Want to find out how much you are likely to make with that college education? has compiled a list of entry-level incomes for a wide variety of careers.

How does college play itself out in your retirement plan? There are three basic concepts to understand.

The first: A thirty thousand dollar loan can quickly turn itself upside down if the student does not pay it off early. Letting it languish for the full ten-year payback period will add as much as a third more to the cost of the education.

Second: Because the student is not likely to prioritize those loan payments, they will be much more prone to roll the debt over into some sort of longer termed consolidation loan, extending the period of payback and because of that, paying additional interest charges, fees for loan origination and in the process, learn one of life's most frequently taught lesson – debt overload. Once this happens, and if the post-college income generated from those years racking up that debt fails to match the debt, young people just starting out will be well behind the best years for saving.

Third: Parents shouldn't pay. Okay, middle class parents shouldn't pay. Diverting money to your child’s education seems noble enough and might even make you feel better but it doesn’t work if you are not using that money for your own retirement.

I have suggested that a family with a household income of less that $80,000 devote any money to growing their child. Lessons, activities, sports and travel all eat up enormous amounts of cash from the average budget. But it will produce a much better (and more attractive, at least from a collegiate perspective) citizen/student. And that child is more likely to obtain scholarships and grant money because of it.

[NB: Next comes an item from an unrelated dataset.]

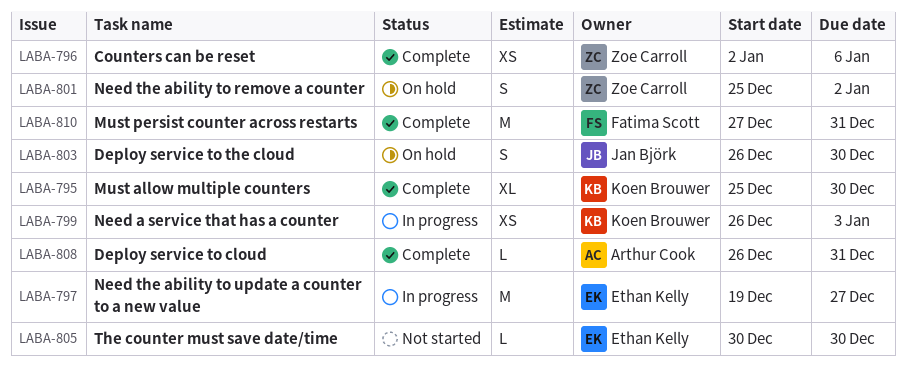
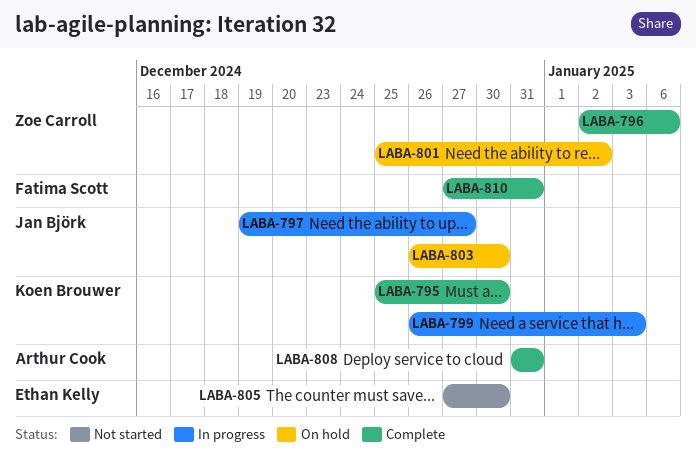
LABA-797, owner: Ethan Kelly -> Jan Björk
LABA-805, start: Dec 30 -> Dec 27
LABA-808, start: Dec 26 -> Dec 31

Parents at this income level have few good opportunities to save for their own retirements. Passing up even so much as single dollar directed towards a savings plan for those later years would be catastrophic.

Incomes above that amount will not be in much better shape to save for college but they will feel the pressure of their peer group to do so. With the recent credit crunch revealing some cracks in the accounting of many households who have kept their eye on prizes they could ill afford, saving for college may add to an already strained budget.

Retirement planning rule of thumb: If your total household debt exceeds 70%, you should focus on your future and not that of your child(ren). That debt will afford them better borrowing opportunities but, on the other hand, that same debt will be creating a negative momentum for your own future.